*Assignment*
Find each line below containing the word "frequent" and copy it.

(Source data)

_ _ _

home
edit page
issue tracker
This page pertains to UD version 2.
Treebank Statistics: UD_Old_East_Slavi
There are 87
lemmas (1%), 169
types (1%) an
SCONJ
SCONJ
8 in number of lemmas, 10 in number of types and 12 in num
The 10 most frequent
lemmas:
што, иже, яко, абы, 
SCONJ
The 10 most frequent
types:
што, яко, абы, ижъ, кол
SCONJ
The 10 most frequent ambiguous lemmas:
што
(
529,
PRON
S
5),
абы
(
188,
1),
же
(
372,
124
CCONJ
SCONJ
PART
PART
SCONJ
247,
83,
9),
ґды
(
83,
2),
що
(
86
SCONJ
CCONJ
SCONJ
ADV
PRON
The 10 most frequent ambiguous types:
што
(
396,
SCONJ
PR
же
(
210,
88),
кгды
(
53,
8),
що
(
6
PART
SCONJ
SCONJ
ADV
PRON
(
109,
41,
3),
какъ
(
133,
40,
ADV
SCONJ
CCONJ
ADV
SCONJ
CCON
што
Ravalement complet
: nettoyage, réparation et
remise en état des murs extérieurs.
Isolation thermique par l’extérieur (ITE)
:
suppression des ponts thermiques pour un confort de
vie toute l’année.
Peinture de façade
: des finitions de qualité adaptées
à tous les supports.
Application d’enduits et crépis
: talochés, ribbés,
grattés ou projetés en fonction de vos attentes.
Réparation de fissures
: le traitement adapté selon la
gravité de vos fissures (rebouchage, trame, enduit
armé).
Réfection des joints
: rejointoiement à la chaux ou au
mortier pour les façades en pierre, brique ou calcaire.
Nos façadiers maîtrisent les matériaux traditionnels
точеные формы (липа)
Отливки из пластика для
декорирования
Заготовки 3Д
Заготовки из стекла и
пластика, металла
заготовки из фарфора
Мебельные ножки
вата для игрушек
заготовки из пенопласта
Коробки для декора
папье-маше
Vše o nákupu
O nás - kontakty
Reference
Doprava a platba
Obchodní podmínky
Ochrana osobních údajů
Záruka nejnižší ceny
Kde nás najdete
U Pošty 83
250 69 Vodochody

_ _ _

*Exercise solution*
The 10 most frequent
The 10 most frequent
The 10 most frequent ambiguous lemmas:
The 10 most frequent ambiguous types:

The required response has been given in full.